#### Brano da esaminare:
Mancava solo lei, la cattura e lo stoccaggio di carbonio (nota con l’acronimo Ccs), all’evento con il quale Eni ha festeggiato l’11 ottobre i 70 anni di attività. Alla presenza del governo (con la presidente del Consiglio che ha mandato un videomessaggio), di rappresentanti delle imprese e del mondo militare, gli annunci dell’amministratore delegato Claudio Descalzi si sono focalizzati sul gas, da tempo vero cardine delle politiche industriali del cane a sei zampe. Un combustibile che però, come è noto, è tra i principali responsabili delle emissioni di gas serra.
Ecco perché, speculare a questa scelta, c’è quella di puntare sulla cattura e lo stoccaggio dell’anidride carbonica, il più noto dei gas serra e quello a cui si imputa principalmente il surriscaldamento globale. Nelle intenzioni di Eni la tecnologia Ccs è il perno della strategia di decarbonizzazione al 2050: per quella data l’azienda prevede di garantire una capacità totale di stoccaggio di 50 milioni di tonnellate di CO2 all’anno.
Un obiettivo certamente ambizioso, se si considera lo stato dell’arte di una tecnologia di cui si discute da più di 50 anni, molto dispendiosa, sulla quale i fallimenti sono più numerosi dei successi. Anche la stessa Eni parla di progetti e non di impianti:
- HyNet North West, nel Regno Unito, con una capacità totale di stoccaggio di 200 milioni di tonnellate (MT) di CO2.
- Ravenna, in Italia, con una capacità totale di stoccaggio di 500 MT di CO2 e start up prevista nel 2024 (Fase 1) e alla fine del 2026 (Fase 2).
- Bahr Essalam in Libia, con una capacità totale di stoccaggio di 50 MT di CO2e start up prevista nel 2027.

[Voci tratte da una raccolta]
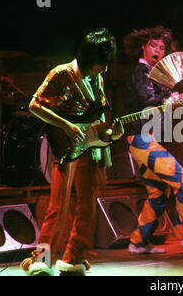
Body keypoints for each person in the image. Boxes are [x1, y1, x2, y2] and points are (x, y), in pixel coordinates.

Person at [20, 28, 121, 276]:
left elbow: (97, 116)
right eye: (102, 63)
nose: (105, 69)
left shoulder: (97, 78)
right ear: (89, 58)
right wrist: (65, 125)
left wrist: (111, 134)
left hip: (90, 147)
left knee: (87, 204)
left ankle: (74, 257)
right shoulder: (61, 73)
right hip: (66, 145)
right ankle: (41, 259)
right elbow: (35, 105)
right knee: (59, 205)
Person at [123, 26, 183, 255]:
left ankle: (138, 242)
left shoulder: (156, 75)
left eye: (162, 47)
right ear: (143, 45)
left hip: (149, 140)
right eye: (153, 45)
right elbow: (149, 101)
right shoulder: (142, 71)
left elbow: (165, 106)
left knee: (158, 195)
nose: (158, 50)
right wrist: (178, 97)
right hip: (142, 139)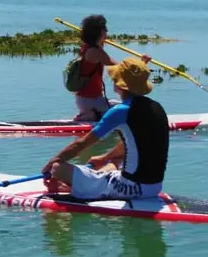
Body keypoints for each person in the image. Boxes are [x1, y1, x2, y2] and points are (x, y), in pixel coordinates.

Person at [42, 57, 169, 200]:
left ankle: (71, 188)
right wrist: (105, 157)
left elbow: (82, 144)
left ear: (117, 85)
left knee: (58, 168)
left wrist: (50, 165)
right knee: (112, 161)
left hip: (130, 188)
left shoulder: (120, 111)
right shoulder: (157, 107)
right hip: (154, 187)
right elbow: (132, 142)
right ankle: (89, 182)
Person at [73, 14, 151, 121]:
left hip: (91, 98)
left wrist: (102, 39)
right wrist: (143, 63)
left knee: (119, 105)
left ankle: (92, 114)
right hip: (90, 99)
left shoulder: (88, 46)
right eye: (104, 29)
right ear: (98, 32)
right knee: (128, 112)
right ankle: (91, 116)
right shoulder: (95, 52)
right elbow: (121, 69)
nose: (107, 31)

---

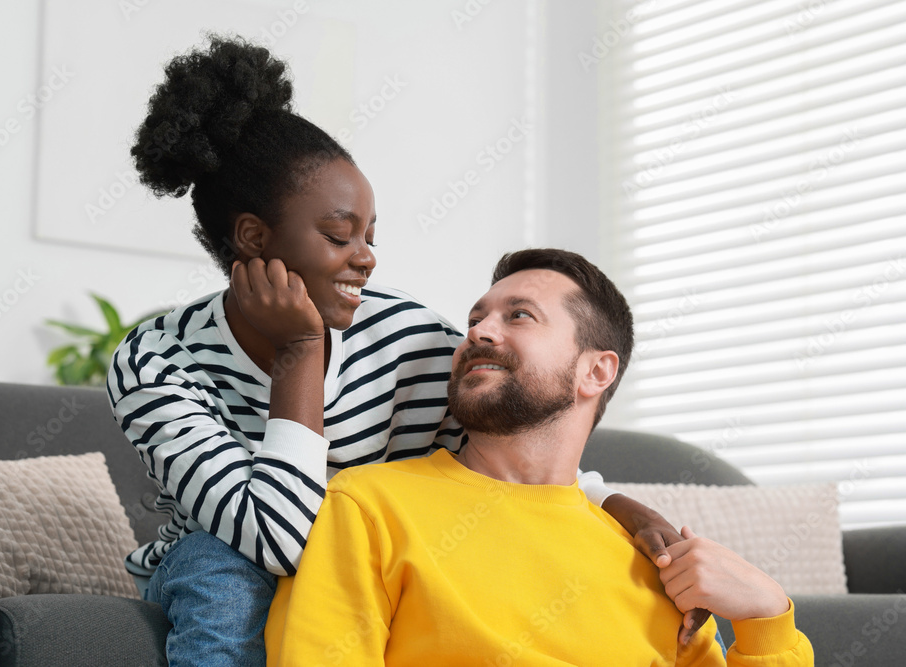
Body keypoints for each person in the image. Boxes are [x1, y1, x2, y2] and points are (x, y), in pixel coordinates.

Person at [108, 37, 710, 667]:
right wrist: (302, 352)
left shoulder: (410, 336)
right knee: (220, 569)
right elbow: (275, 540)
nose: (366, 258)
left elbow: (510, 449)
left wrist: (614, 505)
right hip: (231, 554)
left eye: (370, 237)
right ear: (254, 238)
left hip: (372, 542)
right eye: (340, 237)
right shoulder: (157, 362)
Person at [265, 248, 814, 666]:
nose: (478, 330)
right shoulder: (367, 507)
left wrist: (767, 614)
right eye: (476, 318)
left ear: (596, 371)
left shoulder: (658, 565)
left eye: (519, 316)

#### Obiettivo del compito:
Trascrivi il brano sulla cattura del carbonio da "Un obiettivo certamente" giù fino a "(MT) di CO2.", rinominando "HyNet North West" in "HyNet Nord Ovest". Le voci sono materiale a sé, distinto dal brano.

#### Esercizio svolto:
Un obiettivo certamente ambizioso, se si considera lo stato dell’arte di una tecnologia di cui si discute da più di 50 anni, molto dispendiosa, sulla quale i fallimenti sono più numerosi dei successi. Anche la stessa Eni parla di progetti e non di impianti:
- HyNet Nord Ovest, nel Regno Unito, con una capacità totale di stoccaggio di 200 milioni di tonnellate (MT) di CO2.